Problem to solve → Please copy, exactly as they appear below, the lines from the one containing "part: (1262, 1232) -> (978, 1086), size x0.7" through the one containing "part: (1262, 1406) -> (811, 1307), moved".

Records for the task START

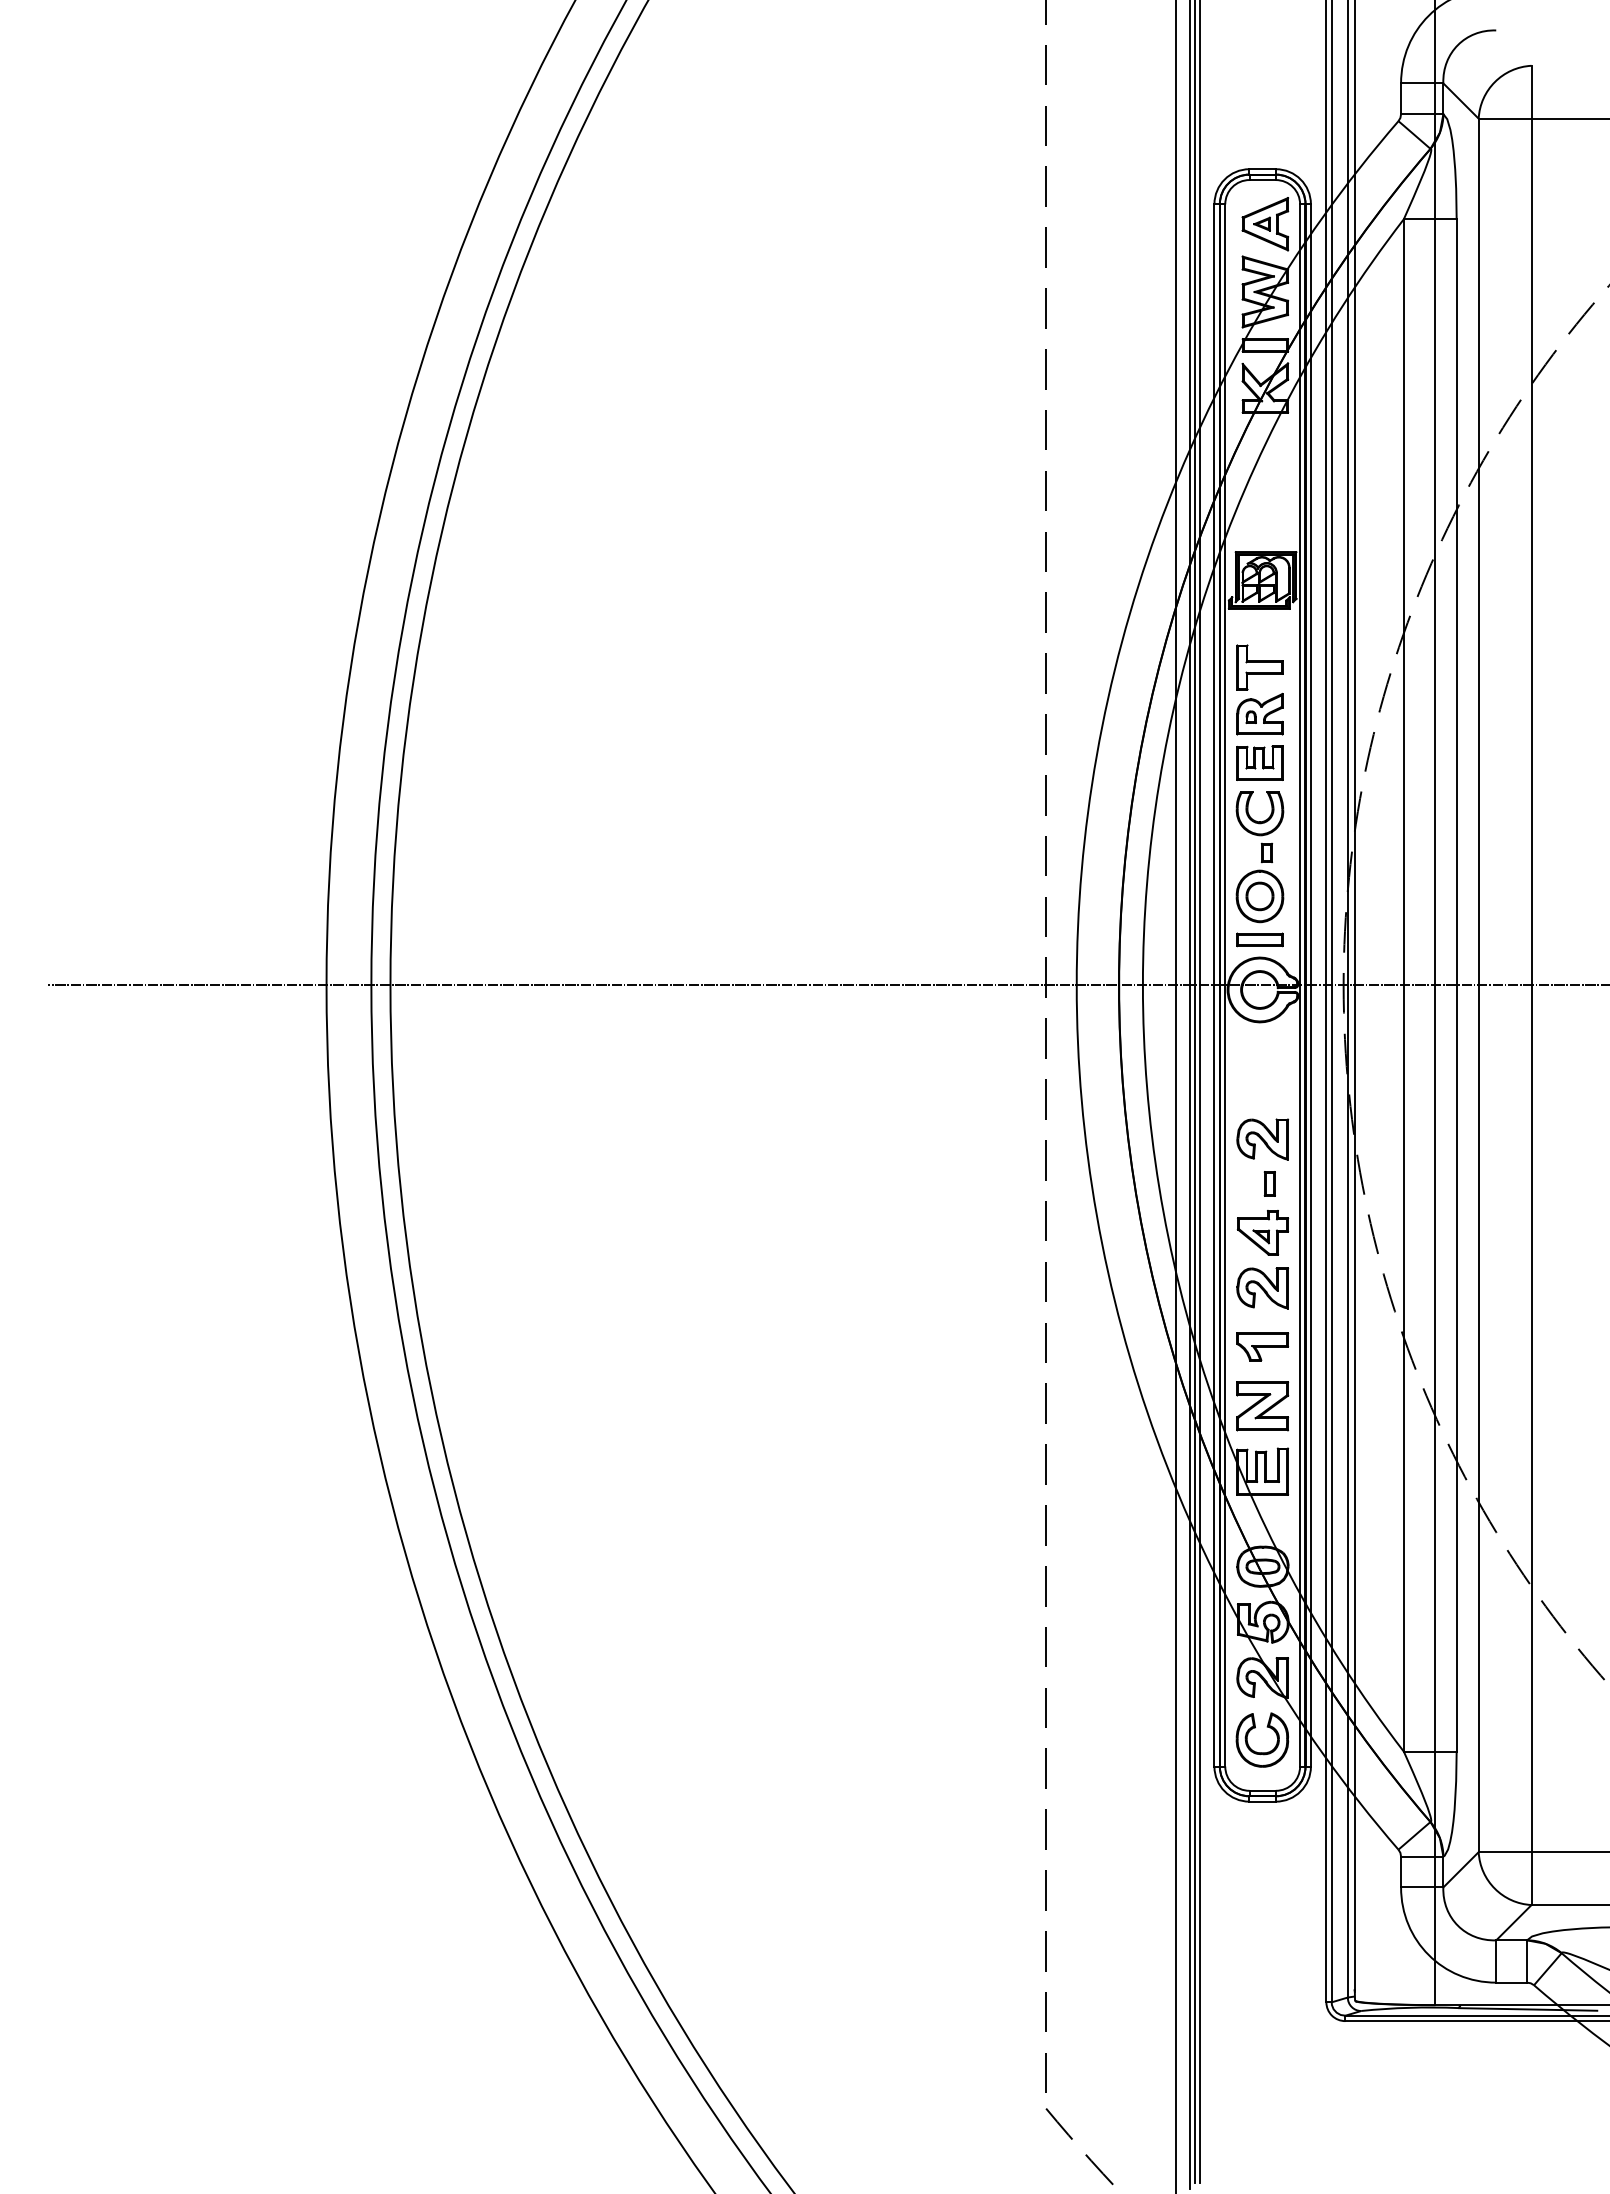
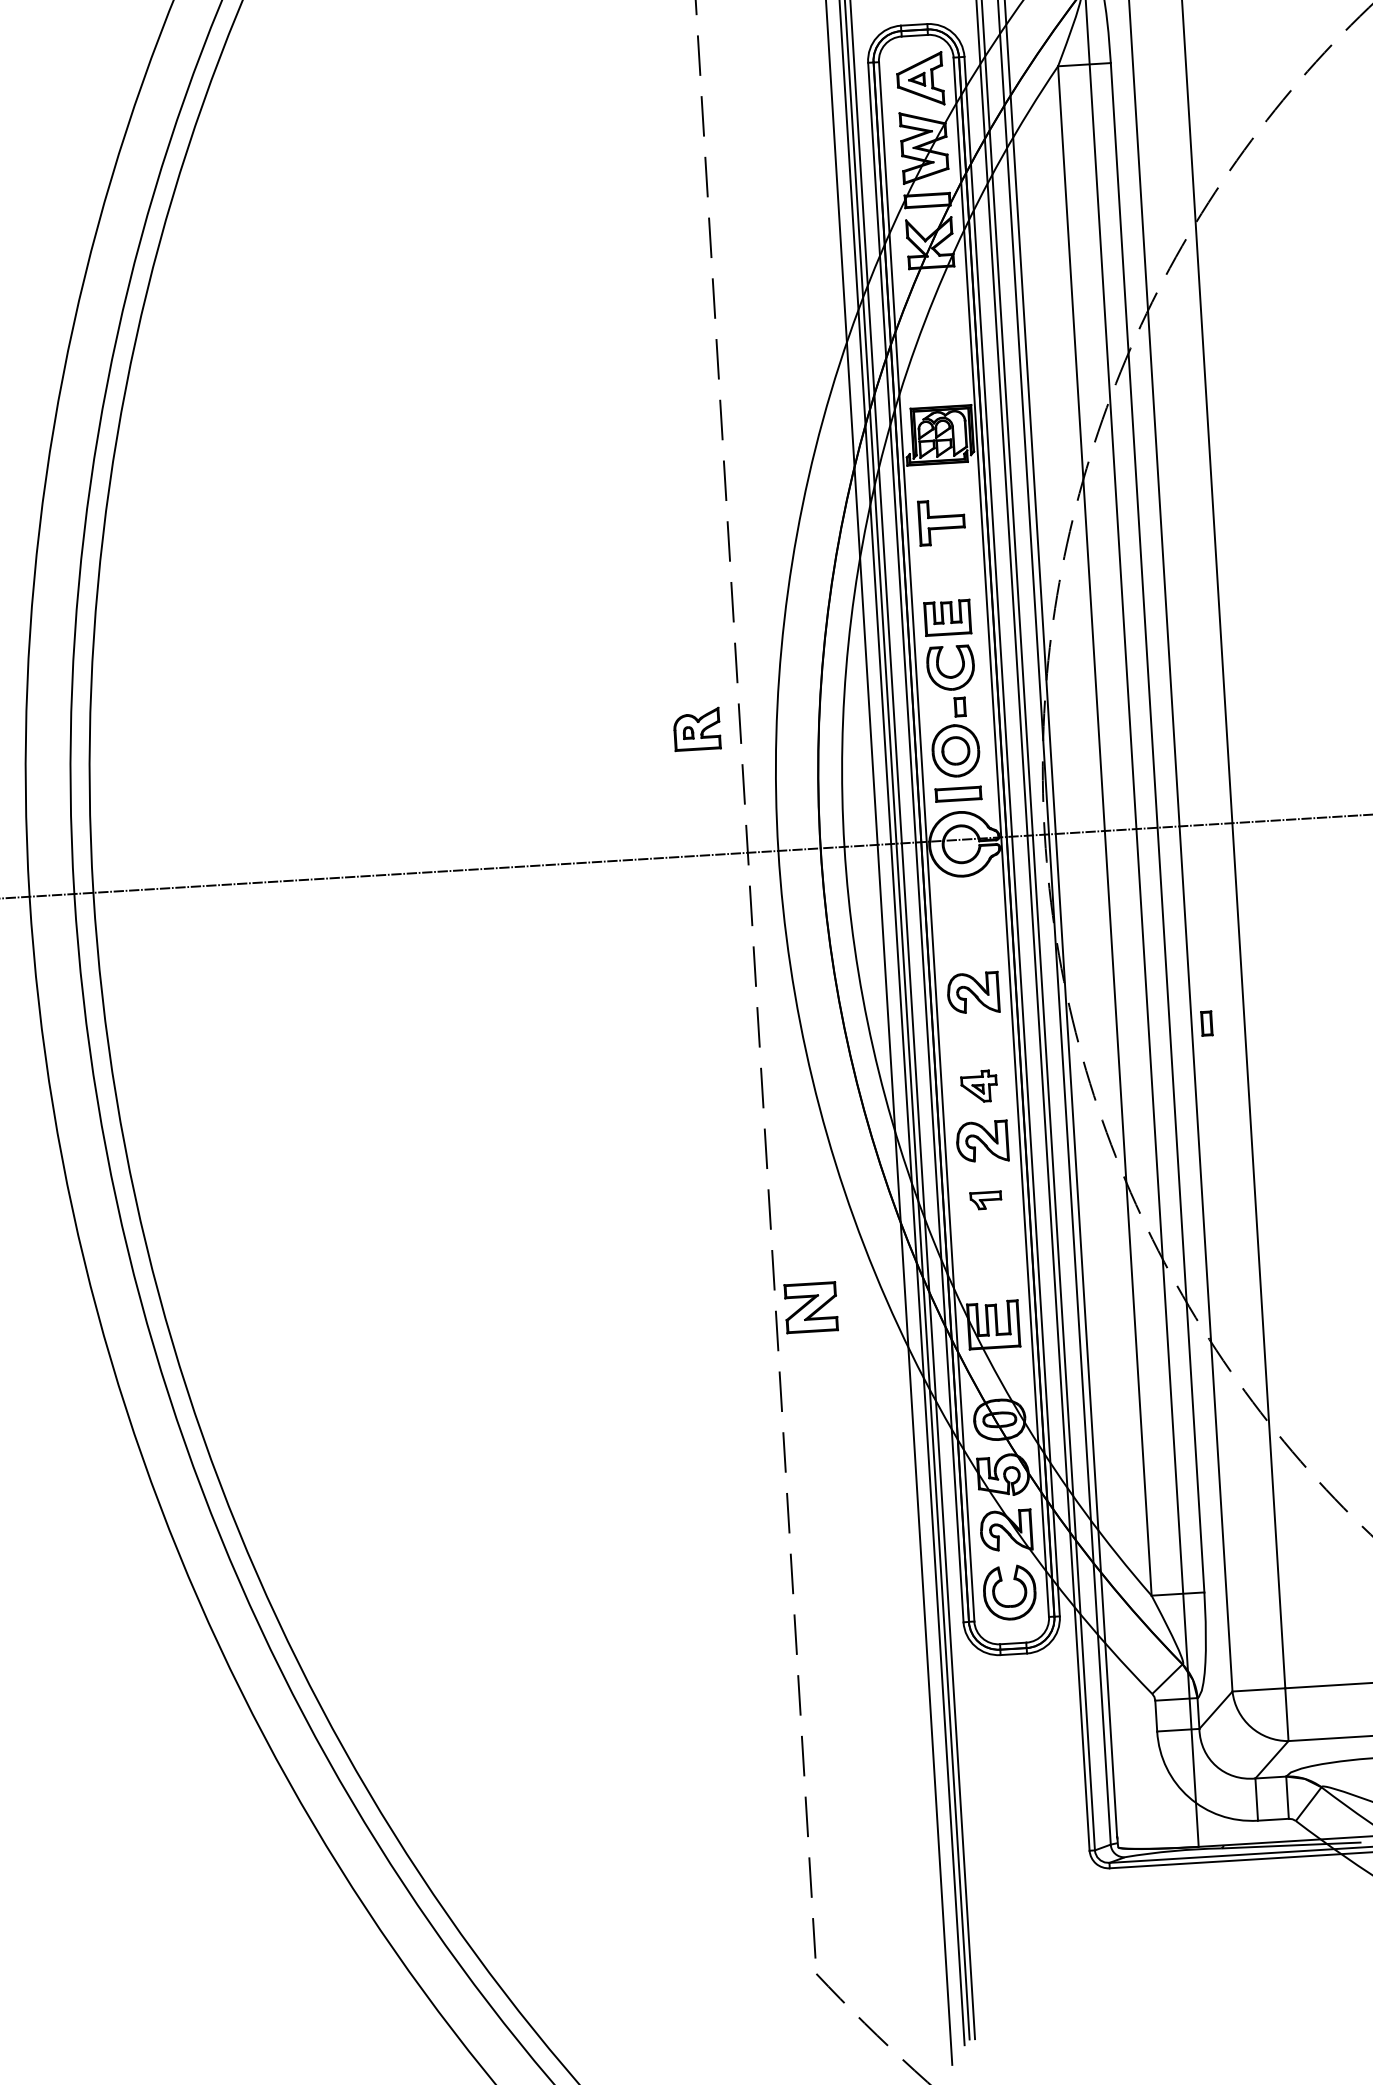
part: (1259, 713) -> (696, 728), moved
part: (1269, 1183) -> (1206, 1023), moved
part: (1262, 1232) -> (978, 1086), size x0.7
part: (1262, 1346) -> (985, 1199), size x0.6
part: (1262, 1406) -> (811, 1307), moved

Records for the task END
Records for the task START

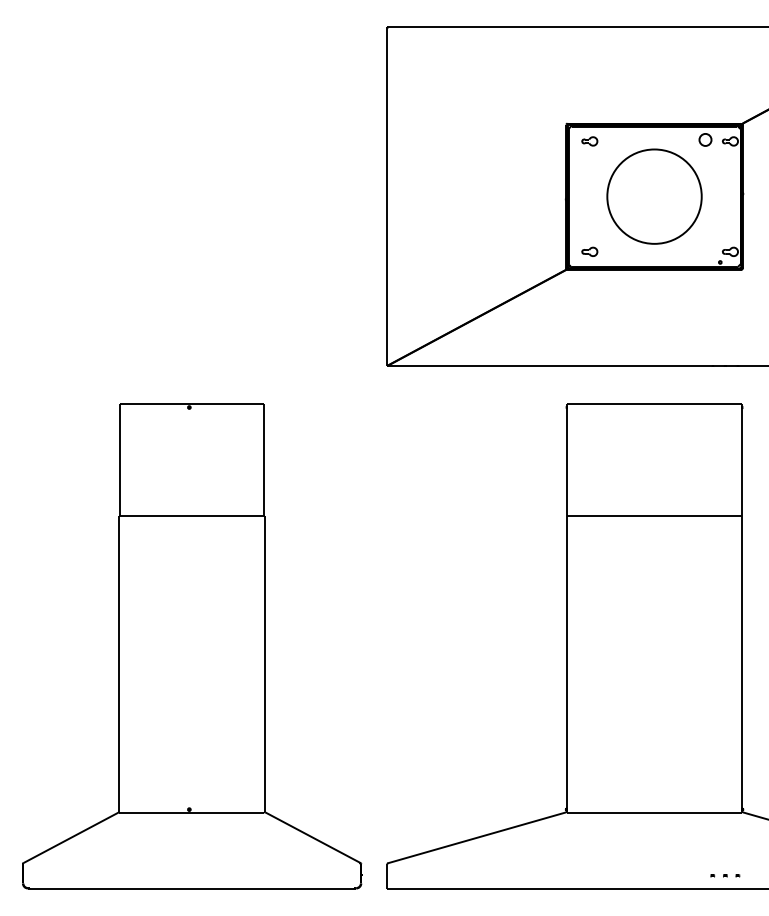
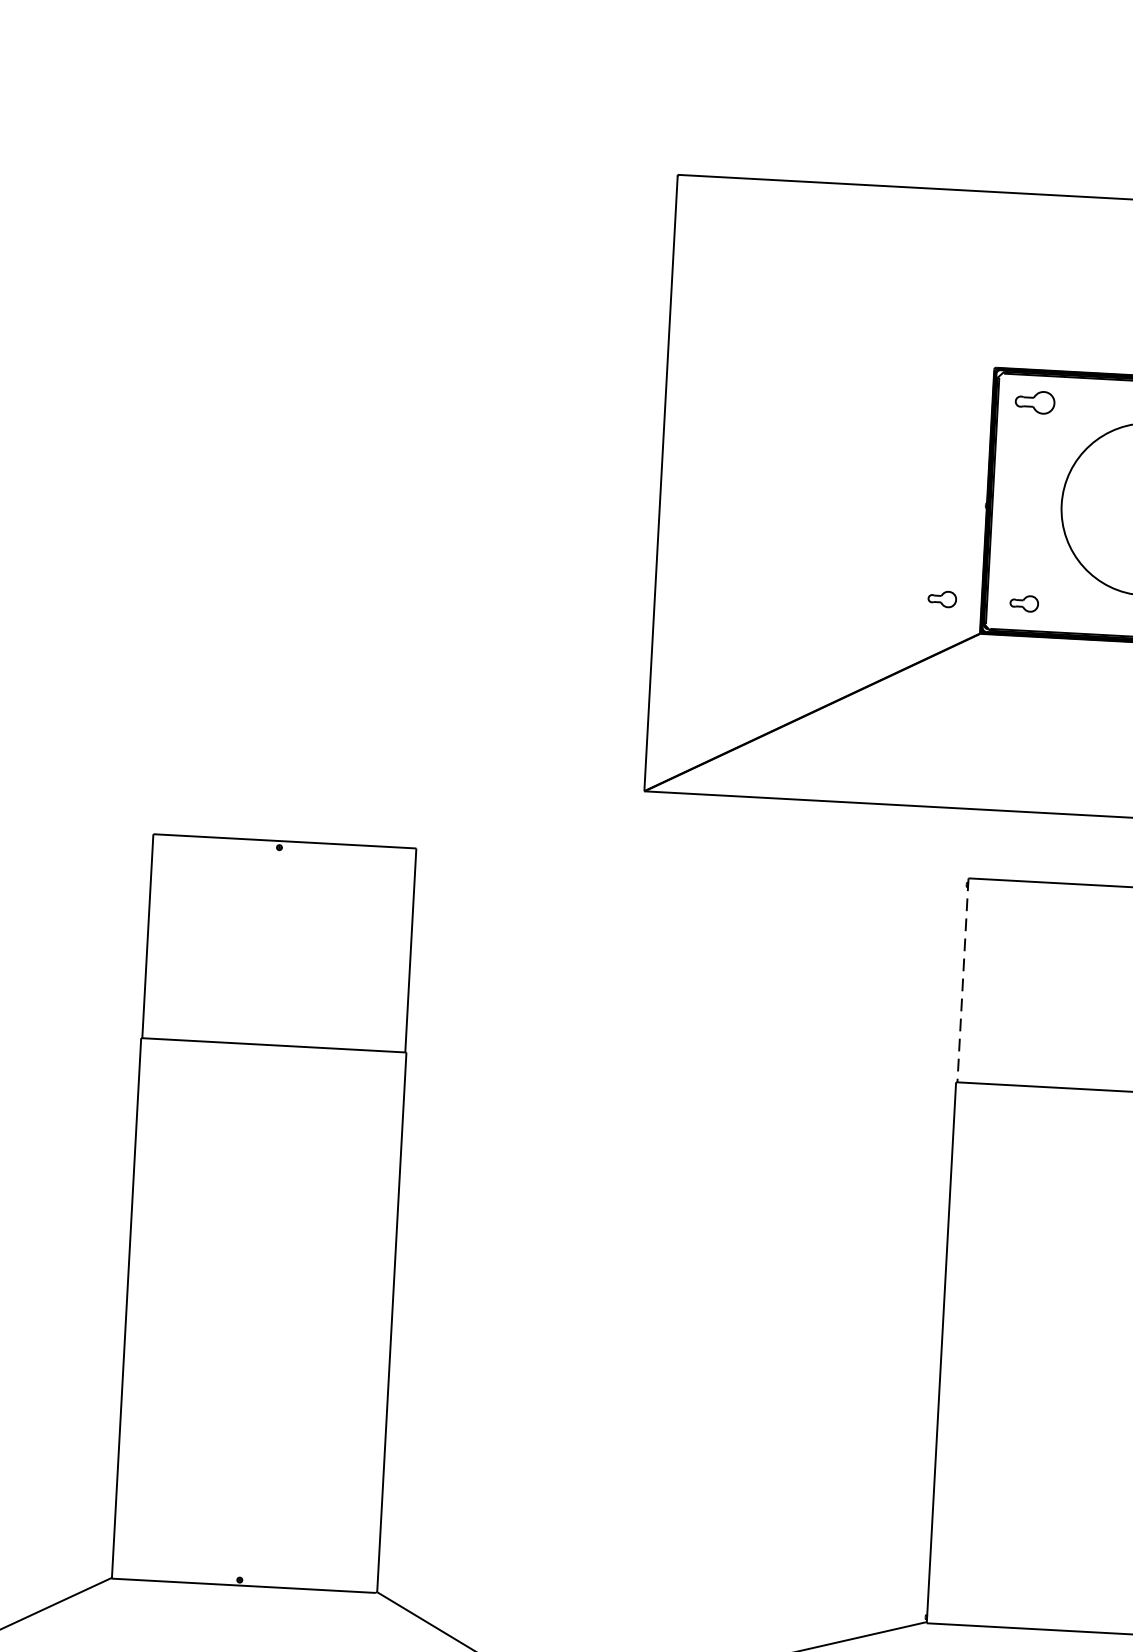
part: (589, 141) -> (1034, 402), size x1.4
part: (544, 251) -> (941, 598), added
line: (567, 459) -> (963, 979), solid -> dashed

Records for the task END

Answer for this exercise →
part: (1262, 1232) -> (978, 1086), size x0.7
part: (1262, 1346) -> (985, 1199), size x0.6
part: (1262, 1406) -> (811, 1307), moved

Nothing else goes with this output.